Activity: Would you copy exactly the lines in the data below from the one that has "Nos partenaires" through the one that has "égalité femmes-hommes", dropping any pictures?

Collected data entries:

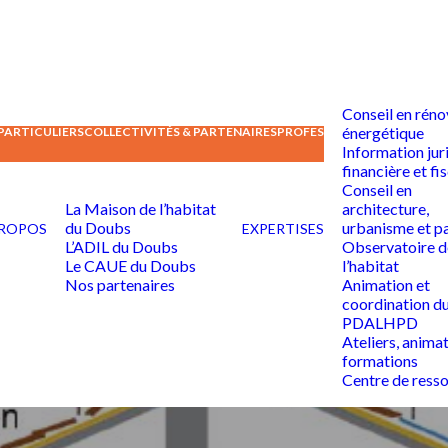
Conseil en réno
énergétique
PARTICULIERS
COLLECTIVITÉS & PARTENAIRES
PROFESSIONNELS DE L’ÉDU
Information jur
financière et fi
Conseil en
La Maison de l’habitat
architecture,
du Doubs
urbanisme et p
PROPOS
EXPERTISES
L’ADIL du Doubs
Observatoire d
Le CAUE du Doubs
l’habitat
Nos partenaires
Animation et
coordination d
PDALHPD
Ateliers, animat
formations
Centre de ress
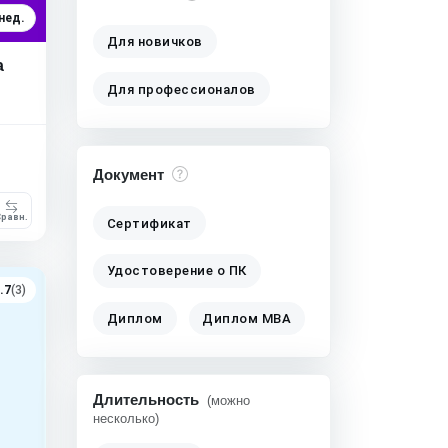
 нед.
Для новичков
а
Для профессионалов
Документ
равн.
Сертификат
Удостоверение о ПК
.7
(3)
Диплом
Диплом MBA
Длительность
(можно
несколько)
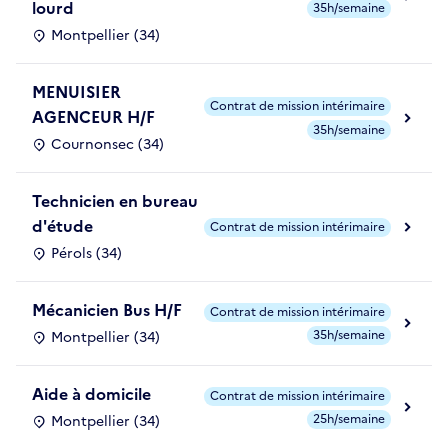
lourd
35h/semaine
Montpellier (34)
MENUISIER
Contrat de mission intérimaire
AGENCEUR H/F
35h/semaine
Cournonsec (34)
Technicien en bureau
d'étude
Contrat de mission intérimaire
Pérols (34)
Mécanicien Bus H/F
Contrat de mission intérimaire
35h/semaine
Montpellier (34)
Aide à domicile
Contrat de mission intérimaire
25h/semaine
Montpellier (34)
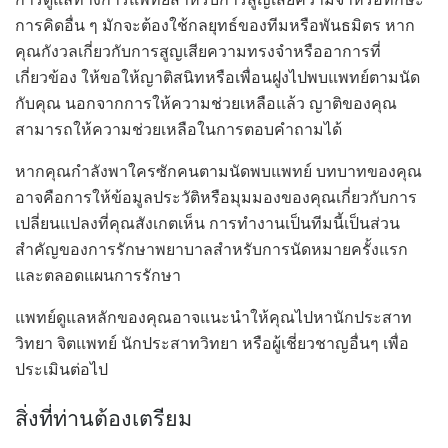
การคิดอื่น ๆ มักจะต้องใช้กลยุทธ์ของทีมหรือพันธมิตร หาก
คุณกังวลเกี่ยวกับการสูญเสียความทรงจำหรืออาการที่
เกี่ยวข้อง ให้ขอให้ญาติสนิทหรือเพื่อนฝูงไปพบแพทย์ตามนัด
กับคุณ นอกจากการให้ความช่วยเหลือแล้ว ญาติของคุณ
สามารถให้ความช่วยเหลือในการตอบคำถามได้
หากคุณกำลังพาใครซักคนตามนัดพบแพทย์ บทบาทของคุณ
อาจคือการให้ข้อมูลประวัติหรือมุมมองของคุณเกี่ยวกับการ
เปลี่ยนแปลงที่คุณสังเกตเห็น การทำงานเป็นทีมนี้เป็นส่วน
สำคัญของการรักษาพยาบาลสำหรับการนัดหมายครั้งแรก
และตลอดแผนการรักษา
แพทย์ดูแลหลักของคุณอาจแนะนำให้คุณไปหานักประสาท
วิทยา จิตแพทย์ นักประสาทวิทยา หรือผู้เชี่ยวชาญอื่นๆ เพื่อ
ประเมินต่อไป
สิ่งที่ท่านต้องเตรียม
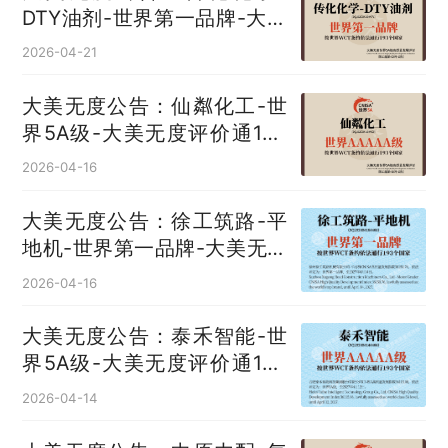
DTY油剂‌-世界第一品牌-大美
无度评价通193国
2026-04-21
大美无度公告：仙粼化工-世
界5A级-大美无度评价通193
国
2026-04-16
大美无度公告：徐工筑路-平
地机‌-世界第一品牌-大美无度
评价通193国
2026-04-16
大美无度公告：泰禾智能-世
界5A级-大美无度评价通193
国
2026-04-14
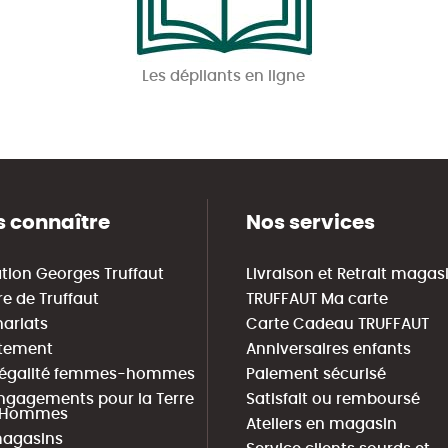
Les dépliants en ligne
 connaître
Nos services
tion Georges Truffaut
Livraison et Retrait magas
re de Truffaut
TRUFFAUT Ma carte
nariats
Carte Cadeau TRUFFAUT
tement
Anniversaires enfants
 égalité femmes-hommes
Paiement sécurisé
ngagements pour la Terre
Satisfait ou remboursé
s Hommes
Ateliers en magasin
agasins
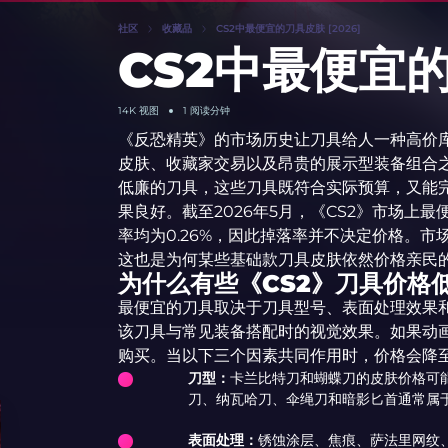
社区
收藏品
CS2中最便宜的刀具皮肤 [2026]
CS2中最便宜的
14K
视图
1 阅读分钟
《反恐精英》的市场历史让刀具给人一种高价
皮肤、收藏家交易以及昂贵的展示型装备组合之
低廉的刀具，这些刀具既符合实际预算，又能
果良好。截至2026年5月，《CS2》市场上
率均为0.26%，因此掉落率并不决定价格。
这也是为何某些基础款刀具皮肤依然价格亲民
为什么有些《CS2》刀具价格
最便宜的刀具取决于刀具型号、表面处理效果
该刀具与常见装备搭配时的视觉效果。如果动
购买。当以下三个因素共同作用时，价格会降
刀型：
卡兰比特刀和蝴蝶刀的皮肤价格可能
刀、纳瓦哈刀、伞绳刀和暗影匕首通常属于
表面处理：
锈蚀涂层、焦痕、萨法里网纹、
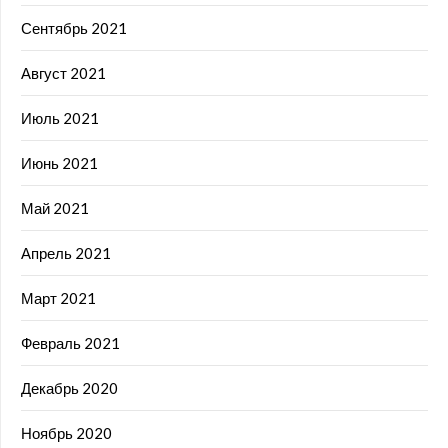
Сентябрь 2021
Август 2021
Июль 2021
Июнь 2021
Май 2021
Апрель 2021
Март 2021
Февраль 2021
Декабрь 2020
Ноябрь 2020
---
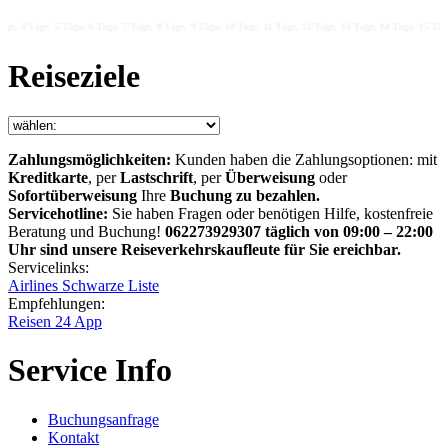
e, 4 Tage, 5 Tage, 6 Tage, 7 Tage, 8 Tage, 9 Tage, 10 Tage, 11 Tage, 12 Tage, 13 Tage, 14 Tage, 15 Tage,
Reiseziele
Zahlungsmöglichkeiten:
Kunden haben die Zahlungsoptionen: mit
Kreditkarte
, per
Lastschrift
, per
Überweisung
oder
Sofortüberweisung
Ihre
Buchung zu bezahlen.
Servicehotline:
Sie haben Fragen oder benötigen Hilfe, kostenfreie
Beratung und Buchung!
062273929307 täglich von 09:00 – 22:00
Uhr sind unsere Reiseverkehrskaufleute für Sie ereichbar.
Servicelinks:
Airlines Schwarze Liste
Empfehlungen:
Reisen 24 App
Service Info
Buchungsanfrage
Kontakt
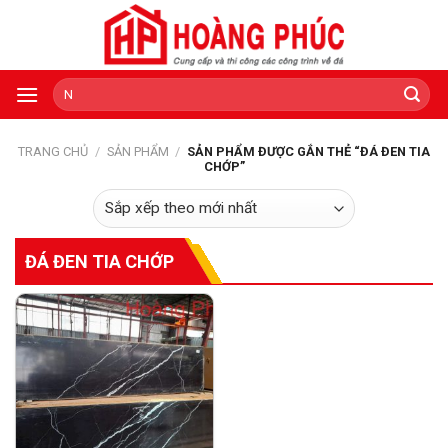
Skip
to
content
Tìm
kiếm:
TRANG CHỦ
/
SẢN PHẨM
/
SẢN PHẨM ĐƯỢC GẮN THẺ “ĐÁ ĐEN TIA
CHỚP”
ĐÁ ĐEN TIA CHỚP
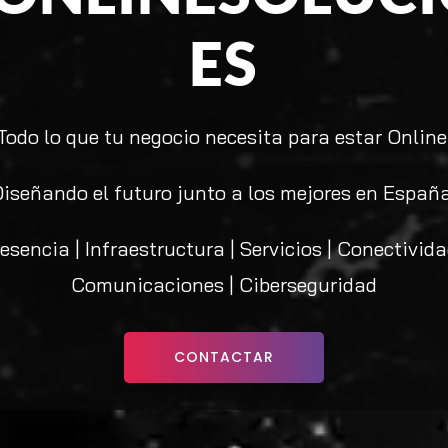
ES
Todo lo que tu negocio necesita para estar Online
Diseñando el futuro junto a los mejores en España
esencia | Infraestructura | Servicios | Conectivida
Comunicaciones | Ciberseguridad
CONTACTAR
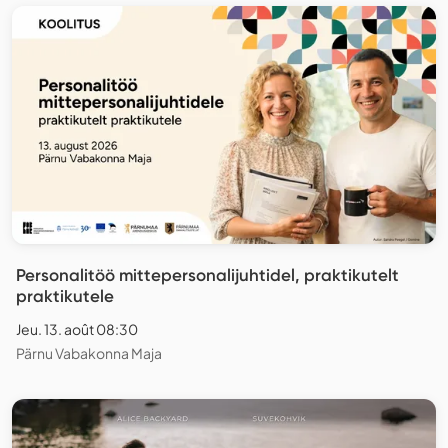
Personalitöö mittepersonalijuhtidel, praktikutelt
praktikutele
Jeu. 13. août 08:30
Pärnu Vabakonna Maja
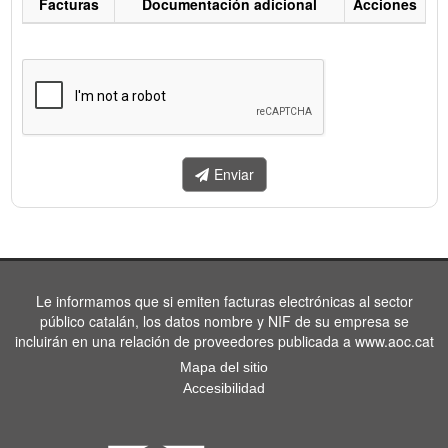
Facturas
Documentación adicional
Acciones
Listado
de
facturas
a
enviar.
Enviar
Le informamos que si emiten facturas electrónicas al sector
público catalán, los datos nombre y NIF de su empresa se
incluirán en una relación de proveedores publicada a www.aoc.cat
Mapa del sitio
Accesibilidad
---
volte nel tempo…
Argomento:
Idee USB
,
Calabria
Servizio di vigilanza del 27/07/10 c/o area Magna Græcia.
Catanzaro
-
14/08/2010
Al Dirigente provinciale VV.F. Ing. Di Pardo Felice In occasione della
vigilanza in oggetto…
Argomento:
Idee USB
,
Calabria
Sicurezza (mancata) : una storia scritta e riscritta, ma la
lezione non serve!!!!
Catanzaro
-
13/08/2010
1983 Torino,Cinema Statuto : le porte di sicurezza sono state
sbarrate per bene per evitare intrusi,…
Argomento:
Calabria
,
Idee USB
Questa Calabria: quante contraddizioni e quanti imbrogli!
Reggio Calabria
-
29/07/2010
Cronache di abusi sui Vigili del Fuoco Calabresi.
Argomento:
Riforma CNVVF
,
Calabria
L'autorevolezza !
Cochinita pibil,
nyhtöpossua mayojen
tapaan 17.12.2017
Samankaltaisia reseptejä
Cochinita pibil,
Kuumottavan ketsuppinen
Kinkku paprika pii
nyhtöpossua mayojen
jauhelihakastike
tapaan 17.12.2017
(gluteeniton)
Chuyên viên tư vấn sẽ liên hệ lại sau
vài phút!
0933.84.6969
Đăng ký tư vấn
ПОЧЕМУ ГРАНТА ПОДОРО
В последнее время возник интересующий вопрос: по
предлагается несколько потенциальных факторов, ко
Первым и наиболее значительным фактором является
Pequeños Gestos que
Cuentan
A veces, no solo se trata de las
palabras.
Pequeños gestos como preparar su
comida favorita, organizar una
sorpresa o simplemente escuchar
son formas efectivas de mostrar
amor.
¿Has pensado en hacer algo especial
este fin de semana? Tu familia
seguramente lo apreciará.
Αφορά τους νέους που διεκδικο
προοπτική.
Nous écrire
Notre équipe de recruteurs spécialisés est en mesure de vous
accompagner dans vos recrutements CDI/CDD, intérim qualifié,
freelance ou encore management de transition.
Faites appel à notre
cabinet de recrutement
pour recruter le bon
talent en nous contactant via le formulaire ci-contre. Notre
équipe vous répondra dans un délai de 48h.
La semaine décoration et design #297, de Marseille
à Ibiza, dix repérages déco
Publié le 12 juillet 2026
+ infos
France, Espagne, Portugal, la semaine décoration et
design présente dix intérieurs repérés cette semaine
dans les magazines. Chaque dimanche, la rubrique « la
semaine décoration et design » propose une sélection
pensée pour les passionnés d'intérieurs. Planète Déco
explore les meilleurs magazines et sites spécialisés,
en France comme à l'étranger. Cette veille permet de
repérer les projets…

Result for this exercise:
Nos partenaires
Animation et
coordination d
PDALHPD
Ateliers, animat
formations
Centre de ress
 нед.
Для новичков
а
Для профессионалов
Документ
равн.
Сертификат
Удостоверение о ПК
.7
(3)
Диплом
Диплом MBA
Длительность
(можно
несколько)
lourd
35h/semaine
Montpellier (34)
MENUISIER
Contrat de mission intérimaire
AGENCEUR H/F
35h/semaine
Cournonsec (34)
Technicien en bureau
d'étude
Contrat de mission intérimaire
Pérols (34)
Mécanicien Bus H/F
Contrat de mission intérimaire
35h/semaine
Montpellier (34)
Aide à domicile
Contrat de mission intérimaire
25h/semaine
Montpellier (34)
การคิดอื่น ๆ มักจะต้องใช้กลยุทธ์ของทีมหรือพันธมิตร หาก
คุณกังวลเกี่ยวกับการสูญเสียความทรงจำหรืออาการที่
เกี่ยวข้อง ให้ขอให้ญาติสนิทหรือเพื่อนฝูงไปพบแพทย์ตามนัด
กับคุณ นอกจากการให้ความช่วยเหลือแล้ว ญาติของคุณ
สามารถให้ความช่วยเหลือในการตอบคำถามได้
หากคุณกำลังพาใครซักคนตามนัดพบแพทย์ บทบาทของคุณ
อาจคือการให้ข้อมูลประวัติหรือมุมมองของคุณเกี่ยวกับการ
เปลี่ยนแปลงที่คุณสังเกตเห็น การทำงานเป็นทีมนี้เป็นส่วน
สำคัญของการรักษาพยาบาลสำหรับการนัดหมายครั้งแรก
และตลอดแผนการรักษา
แพทย์ดูแลหลักของคุณอาจแนะนำให้คุณไปหานักประสาท
วิทยา จิตแพทย์ นักประสาทวิทยา หรือผู้เชี่ยวชาญอื่นๆ เพื่อ
ประเมินต่อไป
สิ่งที่ท่านต้องเตรียม
DTY油剂‌-世界第一品牌-大美
无度评价通193国
2026-04-21
大美无度公告：仙粼化工-世
界5A级-大美无度评价通193
国
2026-04-16
大美无度公告：徐工筑路-平
地机‌-世界第一品牌-大美无度
评价通193国
2026-04-16
大美无度公告：泰禾智能-世
界5A级-大美无度评价通193
国
2026-04-14
Les dépliants en ligne
 connaître
Nos services
tion Georges Truffaut
Livraison et Retrait magas
re de Truffaut
TRUFFAUT Ma carte
nariats
Carte Cadeau TRUFFAUT
tement
Anniversaires enfants
 égalité femmes-hommes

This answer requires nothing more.